**The problem**
From the entries below, take the lines from the one containing "scientific name: Trachemys scripta" through the one containing "scientific name: Caulophyllum giganteum", including both. Output them as a Markdown table with a Row column for the row number and a Line column for the line itself, and leave out any blank lines.

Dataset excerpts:
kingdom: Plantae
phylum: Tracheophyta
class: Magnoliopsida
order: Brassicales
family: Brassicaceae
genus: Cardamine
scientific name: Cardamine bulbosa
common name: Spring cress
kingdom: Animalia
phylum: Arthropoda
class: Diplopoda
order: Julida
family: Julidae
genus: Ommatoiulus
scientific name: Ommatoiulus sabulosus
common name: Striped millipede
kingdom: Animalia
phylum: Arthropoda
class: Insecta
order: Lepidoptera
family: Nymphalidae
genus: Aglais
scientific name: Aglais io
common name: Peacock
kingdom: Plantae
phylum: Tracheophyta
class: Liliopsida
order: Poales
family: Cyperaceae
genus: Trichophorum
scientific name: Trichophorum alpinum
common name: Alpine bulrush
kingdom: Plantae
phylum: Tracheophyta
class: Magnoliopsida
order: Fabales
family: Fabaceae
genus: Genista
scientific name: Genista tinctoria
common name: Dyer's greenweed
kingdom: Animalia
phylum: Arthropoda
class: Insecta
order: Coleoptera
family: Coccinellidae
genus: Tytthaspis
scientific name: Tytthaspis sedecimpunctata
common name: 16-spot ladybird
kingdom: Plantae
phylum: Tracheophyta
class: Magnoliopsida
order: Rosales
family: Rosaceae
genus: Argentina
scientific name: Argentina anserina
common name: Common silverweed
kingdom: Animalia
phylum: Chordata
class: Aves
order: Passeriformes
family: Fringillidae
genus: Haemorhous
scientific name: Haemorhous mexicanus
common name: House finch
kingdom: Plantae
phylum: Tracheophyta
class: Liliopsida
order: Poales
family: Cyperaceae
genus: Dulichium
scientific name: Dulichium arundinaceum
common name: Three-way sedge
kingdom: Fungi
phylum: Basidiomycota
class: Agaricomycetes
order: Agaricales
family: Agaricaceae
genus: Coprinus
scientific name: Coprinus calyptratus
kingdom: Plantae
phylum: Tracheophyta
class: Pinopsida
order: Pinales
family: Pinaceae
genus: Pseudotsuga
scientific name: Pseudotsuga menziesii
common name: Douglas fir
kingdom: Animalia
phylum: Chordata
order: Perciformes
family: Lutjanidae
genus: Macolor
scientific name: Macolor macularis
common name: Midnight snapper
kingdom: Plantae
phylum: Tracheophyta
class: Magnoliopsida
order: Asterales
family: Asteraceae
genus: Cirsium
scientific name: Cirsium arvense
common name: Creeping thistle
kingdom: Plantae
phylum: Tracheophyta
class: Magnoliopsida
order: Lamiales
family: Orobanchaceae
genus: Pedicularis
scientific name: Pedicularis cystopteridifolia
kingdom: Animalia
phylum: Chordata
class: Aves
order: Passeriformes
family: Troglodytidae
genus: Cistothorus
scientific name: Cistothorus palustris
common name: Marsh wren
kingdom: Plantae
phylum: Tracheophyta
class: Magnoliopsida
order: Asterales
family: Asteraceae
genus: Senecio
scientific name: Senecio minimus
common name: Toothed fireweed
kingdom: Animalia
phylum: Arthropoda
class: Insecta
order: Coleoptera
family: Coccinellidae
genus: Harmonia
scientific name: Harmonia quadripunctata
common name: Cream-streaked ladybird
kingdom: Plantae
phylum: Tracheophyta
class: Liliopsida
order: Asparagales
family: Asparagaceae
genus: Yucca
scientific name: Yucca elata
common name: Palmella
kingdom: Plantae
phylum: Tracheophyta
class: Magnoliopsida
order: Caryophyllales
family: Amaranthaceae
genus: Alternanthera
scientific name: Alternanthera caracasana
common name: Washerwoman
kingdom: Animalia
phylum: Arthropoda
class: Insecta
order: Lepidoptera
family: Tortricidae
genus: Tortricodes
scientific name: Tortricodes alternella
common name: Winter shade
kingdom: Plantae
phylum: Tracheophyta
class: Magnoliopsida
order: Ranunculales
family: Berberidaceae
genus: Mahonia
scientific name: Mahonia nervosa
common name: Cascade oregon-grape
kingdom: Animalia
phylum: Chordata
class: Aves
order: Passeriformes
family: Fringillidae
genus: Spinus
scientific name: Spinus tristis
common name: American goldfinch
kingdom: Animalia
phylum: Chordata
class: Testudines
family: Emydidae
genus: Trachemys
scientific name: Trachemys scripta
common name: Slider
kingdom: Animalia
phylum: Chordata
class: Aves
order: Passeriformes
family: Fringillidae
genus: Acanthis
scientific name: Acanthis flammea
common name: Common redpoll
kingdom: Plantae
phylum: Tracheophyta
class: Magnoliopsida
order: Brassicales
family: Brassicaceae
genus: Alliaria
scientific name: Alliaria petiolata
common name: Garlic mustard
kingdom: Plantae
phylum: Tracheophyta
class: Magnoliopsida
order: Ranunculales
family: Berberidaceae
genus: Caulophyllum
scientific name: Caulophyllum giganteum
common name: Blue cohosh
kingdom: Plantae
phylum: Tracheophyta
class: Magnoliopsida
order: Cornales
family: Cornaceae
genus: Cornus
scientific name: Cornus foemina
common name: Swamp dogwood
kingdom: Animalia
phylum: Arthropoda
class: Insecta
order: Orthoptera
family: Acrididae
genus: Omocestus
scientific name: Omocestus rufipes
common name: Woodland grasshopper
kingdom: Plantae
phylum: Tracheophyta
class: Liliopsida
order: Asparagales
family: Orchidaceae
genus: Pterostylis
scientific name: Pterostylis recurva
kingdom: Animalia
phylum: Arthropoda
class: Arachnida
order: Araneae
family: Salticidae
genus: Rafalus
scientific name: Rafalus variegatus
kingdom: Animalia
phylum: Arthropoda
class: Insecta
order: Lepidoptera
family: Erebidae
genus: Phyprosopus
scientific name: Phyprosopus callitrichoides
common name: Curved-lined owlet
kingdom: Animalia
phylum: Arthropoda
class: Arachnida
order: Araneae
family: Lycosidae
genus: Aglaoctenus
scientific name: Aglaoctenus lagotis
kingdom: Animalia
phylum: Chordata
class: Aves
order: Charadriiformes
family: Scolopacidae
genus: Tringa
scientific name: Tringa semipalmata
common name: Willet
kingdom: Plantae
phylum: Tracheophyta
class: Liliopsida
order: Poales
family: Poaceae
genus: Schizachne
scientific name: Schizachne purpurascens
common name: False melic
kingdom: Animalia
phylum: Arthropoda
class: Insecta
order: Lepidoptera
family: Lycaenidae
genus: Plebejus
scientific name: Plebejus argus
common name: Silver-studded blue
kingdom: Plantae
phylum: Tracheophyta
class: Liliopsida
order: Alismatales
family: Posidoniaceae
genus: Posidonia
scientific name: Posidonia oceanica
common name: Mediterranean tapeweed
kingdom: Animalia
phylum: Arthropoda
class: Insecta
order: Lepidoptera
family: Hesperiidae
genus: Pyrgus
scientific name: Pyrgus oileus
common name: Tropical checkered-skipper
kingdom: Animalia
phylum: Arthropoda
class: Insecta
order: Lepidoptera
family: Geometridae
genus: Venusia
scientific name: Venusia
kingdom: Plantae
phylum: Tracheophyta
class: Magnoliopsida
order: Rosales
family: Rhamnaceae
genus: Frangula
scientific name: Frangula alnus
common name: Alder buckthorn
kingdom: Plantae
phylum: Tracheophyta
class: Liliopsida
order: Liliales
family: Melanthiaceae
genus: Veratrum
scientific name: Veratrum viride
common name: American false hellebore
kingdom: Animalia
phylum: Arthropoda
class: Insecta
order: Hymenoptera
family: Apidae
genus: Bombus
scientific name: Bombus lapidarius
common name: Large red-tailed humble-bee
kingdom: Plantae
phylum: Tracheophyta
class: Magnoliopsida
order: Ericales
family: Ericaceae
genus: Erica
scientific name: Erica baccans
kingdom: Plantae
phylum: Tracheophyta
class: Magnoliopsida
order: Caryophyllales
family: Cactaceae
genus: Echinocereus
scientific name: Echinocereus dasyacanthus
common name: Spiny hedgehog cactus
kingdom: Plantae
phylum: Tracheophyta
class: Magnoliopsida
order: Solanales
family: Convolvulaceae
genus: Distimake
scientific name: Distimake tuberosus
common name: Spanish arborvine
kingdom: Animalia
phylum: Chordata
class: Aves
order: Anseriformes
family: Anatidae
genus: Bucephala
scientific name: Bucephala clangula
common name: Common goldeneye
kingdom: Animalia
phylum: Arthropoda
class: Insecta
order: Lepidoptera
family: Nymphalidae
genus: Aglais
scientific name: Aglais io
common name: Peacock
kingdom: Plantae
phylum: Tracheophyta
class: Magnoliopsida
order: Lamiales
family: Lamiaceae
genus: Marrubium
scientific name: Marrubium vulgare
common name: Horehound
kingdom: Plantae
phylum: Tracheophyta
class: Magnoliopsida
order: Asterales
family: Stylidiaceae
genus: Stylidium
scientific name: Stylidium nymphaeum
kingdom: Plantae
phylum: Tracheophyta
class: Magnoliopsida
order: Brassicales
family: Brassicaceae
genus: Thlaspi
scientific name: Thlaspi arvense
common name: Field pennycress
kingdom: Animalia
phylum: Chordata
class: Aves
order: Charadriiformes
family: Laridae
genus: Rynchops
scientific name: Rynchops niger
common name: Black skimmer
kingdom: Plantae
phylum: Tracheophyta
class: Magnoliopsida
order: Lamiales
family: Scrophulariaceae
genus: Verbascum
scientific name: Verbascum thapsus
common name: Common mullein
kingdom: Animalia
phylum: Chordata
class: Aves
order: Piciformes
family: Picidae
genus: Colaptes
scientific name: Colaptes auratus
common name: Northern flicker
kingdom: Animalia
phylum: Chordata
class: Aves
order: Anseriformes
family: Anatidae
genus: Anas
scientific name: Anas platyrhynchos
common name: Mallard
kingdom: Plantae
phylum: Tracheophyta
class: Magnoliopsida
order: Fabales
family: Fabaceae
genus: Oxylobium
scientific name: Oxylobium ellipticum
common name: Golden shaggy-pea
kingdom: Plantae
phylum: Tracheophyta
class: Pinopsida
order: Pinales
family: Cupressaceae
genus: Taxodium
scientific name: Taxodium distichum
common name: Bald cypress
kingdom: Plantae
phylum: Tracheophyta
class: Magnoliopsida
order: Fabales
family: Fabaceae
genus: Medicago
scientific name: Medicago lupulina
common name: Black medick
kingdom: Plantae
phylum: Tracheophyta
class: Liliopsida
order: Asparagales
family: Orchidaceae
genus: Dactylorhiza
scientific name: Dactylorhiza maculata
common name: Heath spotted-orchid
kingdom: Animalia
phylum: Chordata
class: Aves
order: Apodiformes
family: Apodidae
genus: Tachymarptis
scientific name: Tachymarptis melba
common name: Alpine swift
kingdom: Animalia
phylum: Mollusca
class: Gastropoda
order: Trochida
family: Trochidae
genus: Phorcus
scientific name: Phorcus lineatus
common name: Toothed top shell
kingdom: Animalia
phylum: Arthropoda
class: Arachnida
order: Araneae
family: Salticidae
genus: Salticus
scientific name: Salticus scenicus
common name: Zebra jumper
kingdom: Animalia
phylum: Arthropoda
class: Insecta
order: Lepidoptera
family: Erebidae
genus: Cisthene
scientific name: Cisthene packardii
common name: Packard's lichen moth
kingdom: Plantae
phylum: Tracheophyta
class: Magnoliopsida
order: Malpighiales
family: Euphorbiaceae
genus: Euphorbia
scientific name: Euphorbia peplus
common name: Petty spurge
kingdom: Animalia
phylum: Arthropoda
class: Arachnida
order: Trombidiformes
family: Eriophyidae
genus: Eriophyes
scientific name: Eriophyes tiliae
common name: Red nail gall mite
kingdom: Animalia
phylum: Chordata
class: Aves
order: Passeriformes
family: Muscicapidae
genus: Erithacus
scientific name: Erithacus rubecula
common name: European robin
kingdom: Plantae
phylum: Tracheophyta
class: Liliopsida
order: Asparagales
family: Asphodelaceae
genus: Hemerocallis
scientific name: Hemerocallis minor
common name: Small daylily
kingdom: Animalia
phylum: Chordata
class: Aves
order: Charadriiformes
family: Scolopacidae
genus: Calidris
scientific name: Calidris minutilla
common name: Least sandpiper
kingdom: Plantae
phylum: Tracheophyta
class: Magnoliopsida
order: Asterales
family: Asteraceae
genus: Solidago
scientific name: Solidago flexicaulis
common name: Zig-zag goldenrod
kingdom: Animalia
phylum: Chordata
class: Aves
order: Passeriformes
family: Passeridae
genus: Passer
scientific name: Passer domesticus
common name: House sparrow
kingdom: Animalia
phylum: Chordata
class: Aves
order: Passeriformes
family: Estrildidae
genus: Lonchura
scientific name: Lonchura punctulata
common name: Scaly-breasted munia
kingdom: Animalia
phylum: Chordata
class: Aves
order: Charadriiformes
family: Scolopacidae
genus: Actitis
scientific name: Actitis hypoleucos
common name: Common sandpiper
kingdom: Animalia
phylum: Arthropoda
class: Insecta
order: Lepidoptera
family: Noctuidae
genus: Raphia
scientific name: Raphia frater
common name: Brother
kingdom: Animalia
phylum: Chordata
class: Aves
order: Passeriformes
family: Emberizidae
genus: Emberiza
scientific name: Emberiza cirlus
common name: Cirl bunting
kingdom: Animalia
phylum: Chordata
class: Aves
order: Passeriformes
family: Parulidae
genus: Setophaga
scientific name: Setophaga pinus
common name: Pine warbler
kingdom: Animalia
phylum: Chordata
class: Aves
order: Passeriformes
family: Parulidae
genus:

**Result**
| Row | Line |
|---|---|
| 1 | scientific name: Trachemys scripta |
| 2 | common name: Slider |
| 3 | kingdom: Animalia |
| 4 | phylum: Chordata |
| 5 | class: Aves |
| 6 | order: Passeriformes |
| 7 | family: Fringillidae |
| 8 | genus: Acanthis |
| 9 | scientific name: Acanthis flammea |
| 10 | common name: Common redpoll |
| 11 | kingdom: Plantae |
| 12 | phylum: Tracheophyta |
| 13 | class: Magnoliopsida |
| 14 | order: Brassicales |
| 15 | family: Brassicaceae |
| 16 | genus: Alliaria |
| 17 | scientific name: Alliaria petiolata |
| 18 | common name: Garlic mustard |
| 19 | kingdom: Plantae |
| 20 | phylum: Tracheophyta |
| 21 | class: Magnoliopsida |
| 22 | order: Ranunculales |
| 23 | family: Berberidaceae |
| 24 | genus: Caulophyllum |
| 25 | scientific name: Caulophyllum giganteum |